Even as Amazon used the opportunity to prop up its advertising growth trajectory — the business segment delivered more than $10 billion in annual revenue last year, per CNBC — AdCon frequently returned to how the platform is looking to diversify its appeal beyond pure performance marketing. It's an evolution the disruptive giant looks to accomplish through a bigger pitch on ad formats like video in search and over-the-top (OTT) television.
"One thing that was pretty evident in all the discussions was to kind of look at your ad strategy holistically from the top of the funnel all the way down to the bottom, [and] thinking about how you build a brand on Amazon and not just leverage advertising to grow sales," Kerr said.
The main event
Amazon is not new to the advertising events business. As CNBC notes, the company last year put together an agency-focused get-together called Rev2018. It's held much larger conferences around its cloud business as well.
But by targeting AdCon at brands, Amazon is following rivals who are also pushing harder to stake out a bigger claim in a digital advertising market that's desperate for new entrants. Target earlier this year rebranded its media network as Roundel, promoting the division for the first time at the NewFronts. More recently at Advertising Week New York, Roundel executives spoke on early partnerships with marketers like Procter & Gamble.
Walmart has made similar moves, having made its NewFronts debut in the spring. Just a few weeks later, the retailer also hosted an event called 5260, its first directly pitching brands — P&G, Coca-Cola and Unilever reportedly attended — on a burgeoning ad business supported by its e-commerce site and properties like the streaming service Vudu.
AdCon in some ways showed off the third-party ecosystem growing around Amazon's ad business, a type of micro-economy that's supported Facebook and Google for years. Tech companies like Teikametrics, which provides services to Amazon sellers, and Kenshoo sponsored the event.
"As one of Amazon's leading technology partners, working with over 500 brands and agencies to help them automate, optimize and scale their Amazon Advertising campaigns, we were proud to support AdCon and share best practices and industry insights with both emerging and established advertisers," a Kenshoo spokesperson said in a statement emailed to Marketing Dive.
Amazon will likely continue to host events like AdCon as its partner system and ad revenue continue to expand. Amazon is projected to command 8% of total global digital ad spend by 2023, according to Juniper Research.
For now, the new Seattle show keyed into where the company could be focusing its efforts heading into 2020 and beyond.
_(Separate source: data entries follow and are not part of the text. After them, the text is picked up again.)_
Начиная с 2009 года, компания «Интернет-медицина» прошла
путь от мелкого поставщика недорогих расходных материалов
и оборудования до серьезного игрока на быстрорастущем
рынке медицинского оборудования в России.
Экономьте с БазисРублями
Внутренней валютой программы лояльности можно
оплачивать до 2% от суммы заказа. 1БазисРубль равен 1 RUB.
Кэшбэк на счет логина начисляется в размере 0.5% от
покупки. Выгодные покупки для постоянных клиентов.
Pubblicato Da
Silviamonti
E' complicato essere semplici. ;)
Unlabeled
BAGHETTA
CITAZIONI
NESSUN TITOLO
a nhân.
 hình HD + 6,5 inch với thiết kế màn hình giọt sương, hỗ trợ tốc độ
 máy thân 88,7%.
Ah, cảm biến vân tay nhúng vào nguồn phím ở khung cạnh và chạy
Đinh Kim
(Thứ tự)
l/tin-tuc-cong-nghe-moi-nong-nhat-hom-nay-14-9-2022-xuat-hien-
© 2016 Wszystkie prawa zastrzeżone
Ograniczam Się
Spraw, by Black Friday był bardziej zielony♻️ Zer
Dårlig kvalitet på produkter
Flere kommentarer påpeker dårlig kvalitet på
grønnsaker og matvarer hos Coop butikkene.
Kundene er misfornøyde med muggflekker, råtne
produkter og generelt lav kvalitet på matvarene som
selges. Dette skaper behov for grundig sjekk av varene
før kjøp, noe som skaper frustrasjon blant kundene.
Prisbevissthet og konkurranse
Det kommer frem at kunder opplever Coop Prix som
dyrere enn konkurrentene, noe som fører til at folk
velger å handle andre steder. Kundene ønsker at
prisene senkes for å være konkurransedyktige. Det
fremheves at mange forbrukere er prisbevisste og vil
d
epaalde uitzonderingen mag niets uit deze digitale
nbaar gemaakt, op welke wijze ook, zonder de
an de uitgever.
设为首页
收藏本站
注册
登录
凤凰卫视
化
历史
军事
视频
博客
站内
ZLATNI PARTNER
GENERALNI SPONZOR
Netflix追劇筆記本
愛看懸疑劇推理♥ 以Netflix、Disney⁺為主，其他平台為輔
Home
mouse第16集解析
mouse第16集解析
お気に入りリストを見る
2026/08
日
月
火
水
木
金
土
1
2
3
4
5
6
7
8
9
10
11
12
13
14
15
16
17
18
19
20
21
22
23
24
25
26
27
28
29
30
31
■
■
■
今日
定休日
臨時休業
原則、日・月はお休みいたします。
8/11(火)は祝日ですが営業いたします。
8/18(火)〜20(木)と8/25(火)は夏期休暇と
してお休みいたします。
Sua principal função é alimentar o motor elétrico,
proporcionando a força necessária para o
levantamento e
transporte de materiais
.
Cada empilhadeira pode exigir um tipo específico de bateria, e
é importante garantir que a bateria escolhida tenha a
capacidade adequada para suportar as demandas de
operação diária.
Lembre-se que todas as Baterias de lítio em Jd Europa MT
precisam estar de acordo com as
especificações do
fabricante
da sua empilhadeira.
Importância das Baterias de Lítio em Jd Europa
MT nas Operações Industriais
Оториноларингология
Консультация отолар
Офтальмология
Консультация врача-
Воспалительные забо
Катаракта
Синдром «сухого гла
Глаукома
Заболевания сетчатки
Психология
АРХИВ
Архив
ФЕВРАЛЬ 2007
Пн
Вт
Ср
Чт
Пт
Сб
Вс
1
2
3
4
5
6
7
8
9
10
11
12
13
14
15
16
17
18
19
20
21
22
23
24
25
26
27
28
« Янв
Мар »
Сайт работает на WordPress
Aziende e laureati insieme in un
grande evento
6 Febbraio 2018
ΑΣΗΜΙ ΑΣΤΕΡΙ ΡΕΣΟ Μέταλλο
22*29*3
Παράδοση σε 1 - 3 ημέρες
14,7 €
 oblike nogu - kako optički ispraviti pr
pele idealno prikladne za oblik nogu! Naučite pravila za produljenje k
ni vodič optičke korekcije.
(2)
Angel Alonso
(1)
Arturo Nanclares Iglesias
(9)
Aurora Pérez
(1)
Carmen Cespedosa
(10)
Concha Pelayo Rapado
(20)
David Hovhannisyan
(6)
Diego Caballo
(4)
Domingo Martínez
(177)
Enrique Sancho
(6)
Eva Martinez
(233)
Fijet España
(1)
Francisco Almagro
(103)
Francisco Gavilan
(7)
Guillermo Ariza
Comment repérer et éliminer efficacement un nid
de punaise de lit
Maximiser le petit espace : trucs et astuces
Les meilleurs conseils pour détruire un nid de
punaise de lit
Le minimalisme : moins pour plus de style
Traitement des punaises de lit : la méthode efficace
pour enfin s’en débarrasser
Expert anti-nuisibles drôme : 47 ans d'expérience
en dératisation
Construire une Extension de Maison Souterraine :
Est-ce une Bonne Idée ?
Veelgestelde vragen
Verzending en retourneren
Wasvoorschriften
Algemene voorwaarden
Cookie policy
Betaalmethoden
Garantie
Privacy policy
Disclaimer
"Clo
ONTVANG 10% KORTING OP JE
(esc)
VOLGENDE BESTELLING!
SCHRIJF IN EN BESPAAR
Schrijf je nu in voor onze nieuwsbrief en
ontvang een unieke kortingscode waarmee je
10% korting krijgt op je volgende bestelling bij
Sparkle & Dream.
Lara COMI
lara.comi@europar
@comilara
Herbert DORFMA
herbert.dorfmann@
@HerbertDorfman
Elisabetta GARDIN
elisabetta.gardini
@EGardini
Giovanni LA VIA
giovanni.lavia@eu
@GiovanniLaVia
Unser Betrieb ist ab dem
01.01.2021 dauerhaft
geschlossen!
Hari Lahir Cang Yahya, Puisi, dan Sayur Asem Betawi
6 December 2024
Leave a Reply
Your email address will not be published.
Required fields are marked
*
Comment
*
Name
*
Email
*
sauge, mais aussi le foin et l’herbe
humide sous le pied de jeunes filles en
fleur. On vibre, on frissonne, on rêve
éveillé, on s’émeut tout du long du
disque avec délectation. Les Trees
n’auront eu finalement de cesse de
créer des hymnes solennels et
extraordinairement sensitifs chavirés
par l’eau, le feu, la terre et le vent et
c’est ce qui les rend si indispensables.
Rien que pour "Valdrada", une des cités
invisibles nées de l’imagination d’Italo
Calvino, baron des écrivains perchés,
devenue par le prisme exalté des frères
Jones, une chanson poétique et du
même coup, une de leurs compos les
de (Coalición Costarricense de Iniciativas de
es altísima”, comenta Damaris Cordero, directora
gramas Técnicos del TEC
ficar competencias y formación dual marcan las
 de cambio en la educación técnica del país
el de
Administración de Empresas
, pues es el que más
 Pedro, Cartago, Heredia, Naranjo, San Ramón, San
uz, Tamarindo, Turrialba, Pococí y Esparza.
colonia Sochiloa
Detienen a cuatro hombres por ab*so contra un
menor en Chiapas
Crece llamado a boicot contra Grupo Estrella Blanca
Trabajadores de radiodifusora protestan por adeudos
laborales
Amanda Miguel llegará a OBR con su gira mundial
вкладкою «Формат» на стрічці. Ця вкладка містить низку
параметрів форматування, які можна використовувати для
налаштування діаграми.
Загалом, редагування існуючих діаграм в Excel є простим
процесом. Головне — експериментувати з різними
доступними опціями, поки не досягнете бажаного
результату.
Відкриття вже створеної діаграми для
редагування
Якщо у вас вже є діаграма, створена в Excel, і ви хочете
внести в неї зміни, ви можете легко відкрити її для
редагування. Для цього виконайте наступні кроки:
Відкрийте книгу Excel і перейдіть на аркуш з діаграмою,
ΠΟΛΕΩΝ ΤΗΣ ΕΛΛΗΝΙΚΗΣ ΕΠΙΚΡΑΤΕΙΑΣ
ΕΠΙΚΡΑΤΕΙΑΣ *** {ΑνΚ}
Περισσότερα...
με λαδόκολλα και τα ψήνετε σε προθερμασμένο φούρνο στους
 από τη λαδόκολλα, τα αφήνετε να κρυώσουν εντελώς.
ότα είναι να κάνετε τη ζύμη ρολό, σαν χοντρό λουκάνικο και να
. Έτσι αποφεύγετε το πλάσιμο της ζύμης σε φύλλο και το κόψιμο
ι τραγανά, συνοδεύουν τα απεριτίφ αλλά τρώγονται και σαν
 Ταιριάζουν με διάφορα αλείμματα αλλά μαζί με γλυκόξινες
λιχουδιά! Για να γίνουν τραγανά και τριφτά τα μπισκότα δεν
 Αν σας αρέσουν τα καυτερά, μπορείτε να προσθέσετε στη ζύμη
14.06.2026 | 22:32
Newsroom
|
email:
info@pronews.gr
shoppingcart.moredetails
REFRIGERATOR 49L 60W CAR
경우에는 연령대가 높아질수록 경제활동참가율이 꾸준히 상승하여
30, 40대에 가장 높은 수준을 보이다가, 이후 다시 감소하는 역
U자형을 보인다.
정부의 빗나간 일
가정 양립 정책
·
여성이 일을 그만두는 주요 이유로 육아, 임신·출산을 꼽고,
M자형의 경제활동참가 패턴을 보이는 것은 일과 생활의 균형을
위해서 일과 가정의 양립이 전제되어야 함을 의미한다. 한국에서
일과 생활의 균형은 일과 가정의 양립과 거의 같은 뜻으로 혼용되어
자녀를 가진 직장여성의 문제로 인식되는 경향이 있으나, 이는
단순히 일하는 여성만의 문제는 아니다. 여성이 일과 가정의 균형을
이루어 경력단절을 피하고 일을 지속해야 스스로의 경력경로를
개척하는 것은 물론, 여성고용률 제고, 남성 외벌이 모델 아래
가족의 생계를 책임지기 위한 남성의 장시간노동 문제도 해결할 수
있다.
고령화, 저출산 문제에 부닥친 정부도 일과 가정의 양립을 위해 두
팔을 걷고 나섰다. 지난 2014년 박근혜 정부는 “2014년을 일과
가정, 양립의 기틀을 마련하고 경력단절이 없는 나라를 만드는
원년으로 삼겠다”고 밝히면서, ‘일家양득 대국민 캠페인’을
"They're obviously launching a lot of new initiatives in the OTT space — how do you tap into that? — and video as well, that's a huge opportunity,” Tuft & Needle's Kerr said.
From a purely organizational standpoint, AdCon hit most of the marks, per Kerr, providing access to leadership and also actionable takeaways.
"The program that they put together was pretty in-depth," he said. "As the ad platform grows and they start to launch new tools and opportunities for brands to invest in, obviously showcasing those in future programs and events would be helpful and impactful."